How to complete this task –
Recreate the listing that follows line for line, without pictures.

Provided material –

☆ ☆ ☆ ☆ ☆ ☆ ☆

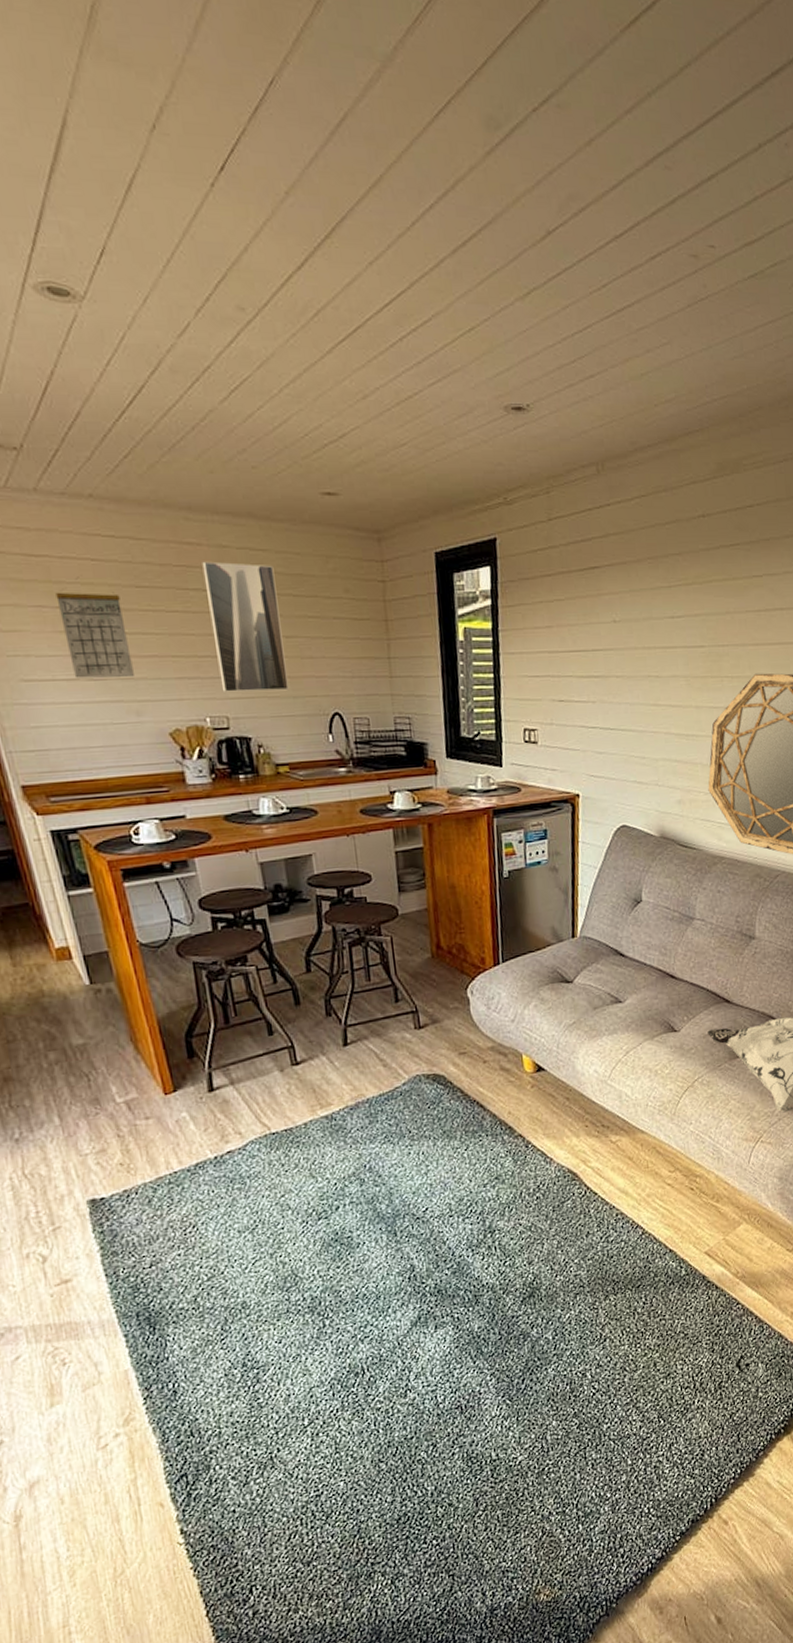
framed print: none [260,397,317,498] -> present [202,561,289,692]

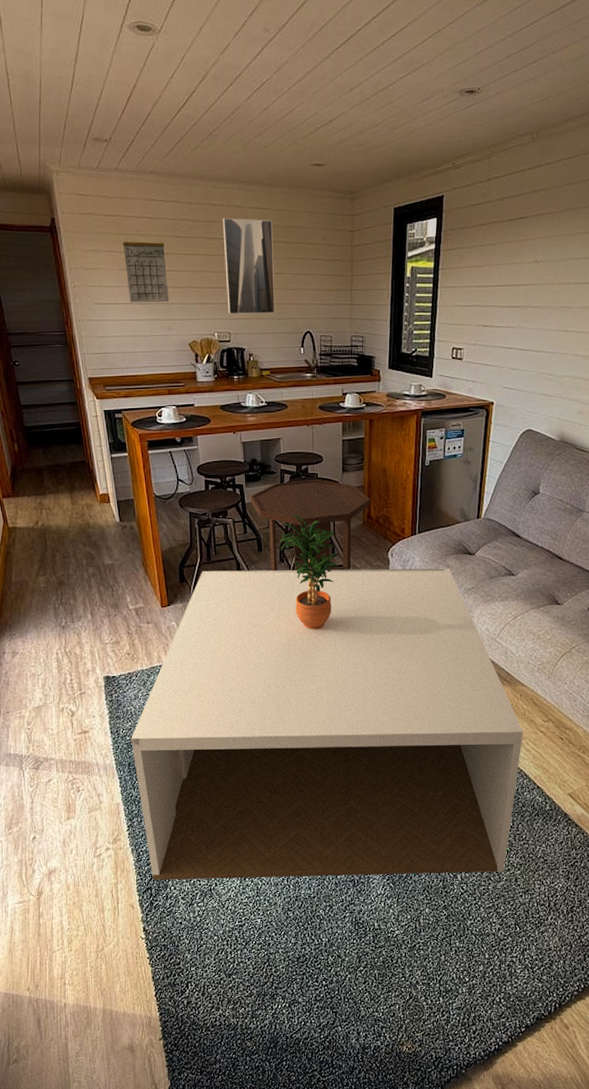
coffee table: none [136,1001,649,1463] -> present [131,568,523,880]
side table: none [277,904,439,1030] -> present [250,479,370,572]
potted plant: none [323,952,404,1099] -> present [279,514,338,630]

☆ ☆ ☆ ☆ ☆ ☆ ☆

Result below –
framed print: none [260,397,317,498] -> present [202,561,289,692]

coffee table: none [136,1001,649,1463] -> present [131,568,523,880]
side table: none [277,904,439,1030] -> present [250,479,370,572]
potted plant: none [323,952,404,1099] -> present [279,514,338,630]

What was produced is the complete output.